CFP: Special issue of Medical Humanities

Call for proposals, special issue of Medical Humanities

 

Contributions are invited for a special issue of the journal Medical Humanities on the topic “global health humanities.” This proposed special issue is predicated on the assumption that, by examining different forms of human expression, the humanities offer necessary insight into the lived experience of global health issues. The following is a list of possible topics, but we welcome proposals for articles that address other aspects of global health humanities as well:

  • global health inequities
  • reproductive and maternal health worldwide
  • colonial and neocolonial health discourses (NGOs, world health organizations)
  • the lived environments of global health (pollution, climate change)
  • disability studies and global health
  • health and immigration politics
  • visualizing global epidemics and pandemics
  • critical reflection on “global health” as a label/category
  • global and local health histories
  • intersections between western medicine and local health practices
  • concepts of health in different cultural contexts
  • representations of health and illness in postcolonial narrative, art, or performance
  • “global health” and medical and nursing education
  • the role of global health in health humanities scholarship

Scholars interested in contributing to this special issue should submit a 300-500 word proposal and a one-page CV by July 8th, 2019. Full articles will be due by November 1st, 2019. Please email proposals, and any questions, to Jessica Howell (jmhowell@tamu.edu) or Narin Hassan (narin.hassan@lmc.gatech.edu).

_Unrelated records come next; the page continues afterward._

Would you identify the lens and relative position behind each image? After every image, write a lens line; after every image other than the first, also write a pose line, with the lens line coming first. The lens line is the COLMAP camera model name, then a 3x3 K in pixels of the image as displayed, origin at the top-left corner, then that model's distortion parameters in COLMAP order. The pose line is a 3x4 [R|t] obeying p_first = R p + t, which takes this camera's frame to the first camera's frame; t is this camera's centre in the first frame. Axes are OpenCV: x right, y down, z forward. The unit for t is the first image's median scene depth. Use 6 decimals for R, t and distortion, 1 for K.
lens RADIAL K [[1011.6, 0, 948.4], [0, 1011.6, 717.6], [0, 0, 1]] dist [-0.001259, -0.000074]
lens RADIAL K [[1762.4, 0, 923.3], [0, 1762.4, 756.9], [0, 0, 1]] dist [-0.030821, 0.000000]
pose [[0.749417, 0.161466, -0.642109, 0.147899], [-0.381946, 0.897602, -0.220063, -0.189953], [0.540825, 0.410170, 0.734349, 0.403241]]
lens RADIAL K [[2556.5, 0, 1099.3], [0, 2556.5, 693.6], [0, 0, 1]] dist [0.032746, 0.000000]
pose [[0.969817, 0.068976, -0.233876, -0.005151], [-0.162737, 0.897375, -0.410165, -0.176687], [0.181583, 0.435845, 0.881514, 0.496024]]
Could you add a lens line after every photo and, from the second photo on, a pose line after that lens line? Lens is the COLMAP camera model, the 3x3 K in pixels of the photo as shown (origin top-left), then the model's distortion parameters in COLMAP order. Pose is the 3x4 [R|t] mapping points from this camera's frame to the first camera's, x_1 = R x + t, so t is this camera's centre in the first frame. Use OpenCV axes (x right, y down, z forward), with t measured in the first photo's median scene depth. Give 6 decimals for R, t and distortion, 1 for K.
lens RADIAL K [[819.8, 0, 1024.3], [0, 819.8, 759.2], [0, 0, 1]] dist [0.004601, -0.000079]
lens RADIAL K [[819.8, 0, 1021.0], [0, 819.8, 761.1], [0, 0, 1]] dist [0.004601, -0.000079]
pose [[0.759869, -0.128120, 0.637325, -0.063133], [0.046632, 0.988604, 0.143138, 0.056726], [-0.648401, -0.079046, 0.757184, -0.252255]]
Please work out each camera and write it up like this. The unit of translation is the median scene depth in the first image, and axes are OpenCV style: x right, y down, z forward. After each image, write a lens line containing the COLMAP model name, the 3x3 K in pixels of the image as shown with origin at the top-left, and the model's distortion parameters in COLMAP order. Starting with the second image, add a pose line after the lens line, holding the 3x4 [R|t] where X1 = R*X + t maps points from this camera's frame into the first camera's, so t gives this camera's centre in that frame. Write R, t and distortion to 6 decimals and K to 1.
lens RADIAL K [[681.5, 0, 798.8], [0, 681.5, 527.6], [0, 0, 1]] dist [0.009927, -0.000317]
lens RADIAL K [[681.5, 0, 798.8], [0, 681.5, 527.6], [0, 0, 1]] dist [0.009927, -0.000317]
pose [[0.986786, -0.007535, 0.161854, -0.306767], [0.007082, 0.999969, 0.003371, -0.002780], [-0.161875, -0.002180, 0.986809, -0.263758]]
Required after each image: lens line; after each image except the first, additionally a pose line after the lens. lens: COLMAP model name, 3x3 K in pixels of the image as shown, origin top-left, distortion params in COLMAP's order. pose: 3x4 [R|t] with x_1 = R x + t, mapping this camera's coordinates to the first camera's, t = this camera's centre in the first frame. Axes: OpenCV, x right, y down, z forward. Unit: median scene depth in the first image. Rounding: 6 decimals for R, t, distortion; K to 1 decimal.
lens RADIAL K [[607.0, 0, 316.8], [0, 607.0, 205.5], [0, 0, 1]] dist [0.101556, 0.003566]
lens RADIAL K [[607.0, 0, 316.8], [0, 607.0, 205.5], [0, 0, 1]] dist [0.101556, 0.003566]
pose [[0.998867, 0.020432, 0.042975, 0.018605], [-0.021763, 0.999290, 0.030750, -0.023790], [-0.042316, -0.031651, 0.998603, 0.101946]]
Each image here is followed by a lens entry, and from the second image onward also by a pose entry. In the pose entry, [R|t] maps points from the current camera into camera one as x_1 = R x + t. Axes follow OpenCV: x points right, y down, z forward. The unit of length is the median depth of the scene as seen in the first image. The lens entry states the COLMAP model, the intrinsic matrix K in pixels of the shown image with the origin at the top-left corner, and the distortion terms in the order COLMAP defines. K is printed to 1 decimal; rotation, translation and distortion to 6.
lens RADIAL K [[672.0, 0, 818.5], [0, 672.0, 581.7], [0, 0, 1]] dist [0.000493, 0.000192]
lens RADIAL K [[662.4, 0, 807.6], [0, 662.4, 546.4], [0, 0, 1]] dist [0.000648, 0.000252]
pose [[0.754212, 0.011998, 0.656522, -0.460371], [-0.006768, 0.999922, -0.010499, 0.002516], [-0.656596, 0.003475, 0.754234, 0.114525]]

From the journal description: “Medical Humanities presents the international conversation around medicine and its engagement with the humanities and arts, social sciences, health policy, medical education, patient experience and the public at large. The journal publishes scholarly and critical articles on a broad range of topics. These include history of medicine, cultures of medicine, disability studies, gender and the body, communities in crisis, bioethics, and public health.”